>>>
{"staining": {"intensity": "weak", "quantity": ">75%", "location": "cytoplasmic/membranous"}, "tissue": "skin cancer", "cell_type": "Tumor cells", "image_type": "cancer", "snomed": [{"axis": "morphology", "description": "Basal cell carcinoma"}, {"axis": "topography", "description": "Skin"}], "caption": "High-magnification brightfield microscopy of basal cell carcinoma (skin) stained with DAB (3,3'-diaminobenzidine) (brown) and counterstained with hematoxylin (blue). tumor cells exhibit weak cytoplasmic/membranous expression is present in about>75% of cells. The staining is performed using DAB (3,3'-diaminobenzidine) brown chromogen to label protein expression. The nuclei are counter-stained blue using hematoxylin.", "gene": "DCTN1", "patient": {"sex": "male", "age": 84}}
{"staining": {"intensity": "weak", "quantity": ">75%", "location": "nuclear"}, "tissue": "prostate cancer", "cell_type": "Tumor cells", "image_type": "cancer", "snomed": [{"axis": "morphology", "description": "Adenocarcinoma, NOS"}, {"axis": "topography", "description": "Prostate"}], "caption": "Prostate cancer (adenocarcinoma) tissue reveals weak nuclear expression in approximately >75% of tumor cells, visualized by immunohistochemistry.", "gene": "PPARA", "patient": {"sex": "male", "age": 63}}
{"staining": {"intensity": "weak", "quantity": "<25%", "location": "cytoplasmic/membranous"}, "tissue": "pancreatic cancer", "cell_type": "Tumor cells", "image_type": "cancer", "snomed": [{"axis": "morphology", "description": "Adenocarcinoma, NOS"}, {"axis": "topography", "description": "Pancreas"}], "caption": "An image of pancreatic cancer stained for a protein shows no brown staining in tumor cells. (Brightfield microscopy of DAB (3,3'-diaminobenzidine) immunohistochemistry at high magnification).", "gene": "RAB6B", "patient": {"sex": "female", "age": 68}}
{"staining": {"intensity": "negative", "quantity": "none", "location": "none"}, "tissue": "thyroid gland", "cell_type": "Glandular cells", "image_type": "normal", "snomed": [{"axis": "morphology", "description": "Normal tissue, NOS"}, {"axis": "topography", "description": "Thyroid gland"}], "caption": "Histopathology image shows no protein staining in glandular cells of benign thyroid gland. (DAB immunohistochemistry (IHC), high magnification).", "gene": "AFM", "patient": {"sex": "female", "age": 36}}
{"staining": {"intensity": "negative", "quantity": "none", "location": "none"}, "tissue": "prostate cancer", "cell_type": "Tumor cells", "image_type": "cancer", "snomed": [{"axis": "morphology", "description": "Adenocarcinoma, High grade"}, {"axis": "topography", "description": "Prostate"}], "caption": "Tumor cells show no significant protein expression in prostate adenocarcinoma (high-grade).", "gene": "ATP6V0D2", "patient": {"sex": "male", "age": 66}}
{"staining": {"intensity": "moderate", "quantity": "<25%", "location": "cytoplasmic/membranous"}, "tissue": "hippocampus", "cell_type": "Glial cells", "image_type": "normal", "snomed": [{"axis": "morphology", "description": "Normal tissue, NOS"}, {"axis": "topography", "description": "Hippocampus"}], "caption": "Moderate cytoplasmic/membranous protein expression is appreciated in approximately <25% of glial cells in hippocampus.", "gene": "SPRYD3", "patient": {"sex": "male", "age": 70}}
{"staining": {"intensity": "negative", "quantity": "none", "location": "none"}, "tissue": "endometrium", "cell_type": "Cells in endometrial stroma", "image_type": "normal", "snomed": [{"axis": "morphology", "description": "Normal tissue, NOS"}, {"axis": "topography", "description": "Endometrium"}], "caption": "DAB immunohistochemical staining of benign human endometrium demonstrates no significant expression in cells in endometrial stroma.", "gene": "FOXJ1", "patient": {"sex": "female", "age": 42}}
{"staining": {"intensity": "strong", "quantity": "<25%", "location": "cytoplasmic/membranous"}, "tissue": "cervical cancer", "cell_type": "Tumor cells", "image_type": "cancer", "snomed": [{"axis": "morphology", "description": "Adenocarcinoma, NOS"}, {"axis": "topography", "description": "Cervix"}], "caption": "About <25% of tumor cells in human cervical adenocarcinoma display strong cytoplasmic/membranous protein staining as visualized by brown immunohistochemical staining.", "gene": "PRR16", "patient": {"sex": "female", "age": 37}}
<<<
### WHAT IS EXPECTED
Please copy, exactly and with nothing else, the lines above beginning at the line that has "cancer (adenocarcinoma) tissue" and ending with the line that has "cells show no".

### SOLUTION TO THIS TASK
{"staining": {"intensity": "weak", "quantity": ">75%", "location": "nuclear"}, "tissue": "prostate cancer", "cell_type": "Tumor cells", "image_type": "cancer", "snomed": [{"axis": "morphology", "description": "Adenocarcinoma, NOS"}, {"axis": "topography", "description": "Prostate"}], "caption": "Prostate cancer (adenocarcinoma) tissue reveals weak nuclear expression in approximately >75% of tumor cells, visualized by immunohistochemistry.", "gene": "PPARA", "patient": {"sex": "male", "age": 63}}
{"staining": {"intensity": "weak", "quantity": "<25%", "location": "cytoplasmic/membranous"}, "tissue": "pancreatic cancer", "cell_type": "Tumor cells", "image_type": "cancer", "snomed": [{"axis": "morphology", "description": "Adenocarcinoma, NOS"}, {"axis": "topography", "description": "Pancreas"}], "caption": "An image of pancreatic cancer stained for a protein shows no brown staining in tumor cells. (Brightfield microscopy of DAB (3,3'-diaminobenzidine) immunohistochemistry at high magnification).", "gene": "RAB6B", "patient": {"sex": "female", "age": 68}}
{"staining": {"intensity": "negative", "quantity": "none", "location": "none"}, "tissue": "thyroid gland", "cell_type": "Glandular cells", "image_type": "normal", "snomed": [{"axis": "morphology", "description": "Normal tissue, NOS"}, {"axis": "topography", "description": "Thyroid gland"}], "caption": "Histopathology image shows no protein staining in glandular cells of benign thyroid gland. (DAB immunohistochemistry (IHC), high magnification).", "gene": "AFM", "patient": {"sex": "female", "age": 36}}
{"staining": {"intensity": "negative", "quantity": "none", "location": "none"}, "tissue": "prostate cancer", "cell_type": "Tumor cells", "image_type": "cancer", "snomed": [{"axis": "morphology", "description": "Adenocarcinoma, High grade"}, {"axis": "topography", "description": "Prostate"}], "caption": "Tumor cells show no significant protein expression in prostate adenocarcinoma (high-grade).", "gene": "ATP6V0D2", "patient": {"sex": "male", "age": 66}}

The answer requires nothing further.